Vijay Shekhar Sharma, the founder of Paytm and part-time chairman of its Payments Bank, considered stepping down and removing the "Paytm" brand name from the bank in response to mounting regulatory scrutiny, according to sources familiar with the matter. While he ultimately remained on the board, the discussions highlight the ongoing friction between fintech firms and the Reserve Bank of India (RBI).
The talks occurred late last year amid inquiries from the RBI regarding compliance concerns, culminating in an order issued on January 31st. This issue resonates with other banks that have also received directives from the regulator seeking management and board changes.
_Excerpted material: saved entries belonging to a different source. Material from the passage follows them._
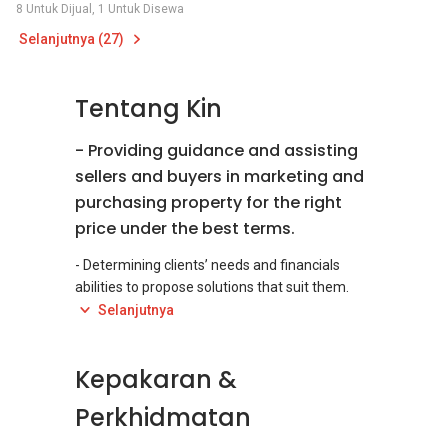
8 Untuk Dijual, 1 Untuk Disewa
Selanjutnya (27)
Tentang Kin
- Providing guidance and assisting
sellers and buyers in marketing and
purchasing property for the right
price under the best terms.
- Determining clients’ needs and financials
abilities to propose solutions that suit them.
Selanjutnya
-Performing comparative market analysis to
Kepakaran &
Perkhidmatan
"There was internal discussion for him to resign due to increasing regulatory queries," revealed a source. "The compliance notice was anticipated around December, and the idea was to remove 'Paytm' to distance the bank from the app, similar to RBI's earlier concerns about Paytm Mall on the main app."
The reason for not formally presenting the proposal to the board and regulator remains unclear. Paytm Payments Bank declined to comment, citing regulatory supervision.
Sharma holds a 51% stake in the bank, while the remaining share belongs to One 97 Communications, the parent company of the Paytm brand and app.
Another significant development came with the resignation of Shinjini Kumar, a former executive at Bank of America and PwC, in December. Although her resignation is accepted and a replacement is being sought, she reportedly attended two board meetings as a special invitee to comply with RBI's rules on independent directors.
Manju Agarwal, a former deputy managing director of SBI, has also reportedly exited the board. Experts suggest that the need for more independent directors than executive directors in the payments bank prompted Kumar's special invitee status.
Currently, the bank's board comprises three independent directors: Arvind Kumar Jain (former executive director, Punjab & Sind Bank), Pankaj Vaish (former Accenture managing director), and Ramesh Abhishek (former DPIIT secretary). From One 97 Communications, Dr. Srinivas Yanamandra (group head of regulatory affairs) and Bhavesh Gupta (chief operating officer and president) are on the board, along with Sharma and Surinder Chawla (managing director and CEO of Paytm Payments Bank).
Last week, the Noida-based fintech giant faced a major setback when its associate entity, Paytm Payments Bank, was restricted by the RBI from accepting new deposits or providing banking services after February 29th.
RBI Governor Shaktikanta Das promised to issue clarifications on the matter in the coming week during a post-monetary policy interaction with reporters. He emphasized the central bank's preference for "bilateral engagement" with regulated entities, encouraging them to take corrective actions within a reasonable timeframe.
The situation underscores the complex relationship between fintech firms and regulatory bodies in India. While Paytm continues to navigate compliance challenges, the RBI's stance signals its commitment to upholding financial stability and consumer protection within the evolving fintech landscape.